Des insultes et des coups

"C'étaient des brimades au départ, puis on est passé à des moqueries et aux insultes, de grosses insultes", explique sa mère.

La situation a empiré avec des coups donnés dans la chaise de Camélia, notamment pendant un cours de mathématiques. Face à cette situation, qui a démarré peu de temps après la rentrée de septembre, la jeune adolescente a développé la trichotillomanie, un trouble qui lui pousse à s'arracher les cheveux.

"Quand j'ai découvert ça, elle avait déjà tout le côté gauche de vide. Je n'avais pas vu avant", poursuit Sarah qui a déposé plainte au mois de janvier. Après avoir alerté les services académiques, Camélia est déplacée dans un autre collège, mais le harcèlement reprend.

"J'ai eu beaucoup peur le jour où elle est rentrée et qu'elle m'a dit qu'il fallait qu'elle se suicide comme Lindsay", se souvient la mère de famille.

Camélia est désormais suivie par un psychiatre et a même été hospitalisée pour prévenir tout risque de suicide. "Je ne reconnais plus ma fille aujourd'hui, même si elle a un petit sourire en coin de temps en temps", ajoute Sarah.

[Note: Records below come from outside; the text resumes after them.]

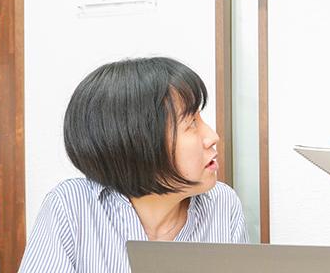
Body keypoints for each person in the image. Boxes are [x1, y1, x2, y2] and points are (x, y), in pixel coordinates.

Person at [19, 57, 248, 273]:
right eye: (191, 124)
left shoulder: (222, 203)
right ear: (138, 142)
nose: (212, 137)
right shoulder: (70, 206)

Les élèves incriminés auditionnés

L'académie de Versailles explique à BFM Paris Île-de-France que la jeune fille a bien été prise en charge et suivie par le protocole de lutte contre le harcèlement scolaire. Pour autant, "aucun fait de harcèlement" n'a pu être établi "jusqu'à la fin de cette année scolaire", affirme l'académie.

Face à ce harcèlement, le maire d'Herblay-sur-Seine indique, dans un message relayé sur les réseaux sociaux, que la mère de famille a été reçu dans son bureau lorsque les faits ont été connus.

"Elle a demandé à changer de collège, ce qui a été accepté immédiatement. Les élèves incriminés ont été auditionnés par la police et le parquet doit rendre son verdict prochainement", poursuit le maire qui ajoute apporter son "soutien" et sa "compassion".

Pour la prochaine rentrée, Camélia devrait rejoindre un nouvel établissement scolaire si son état de santé lui permet de suivre à nouveau des cours dans un collège.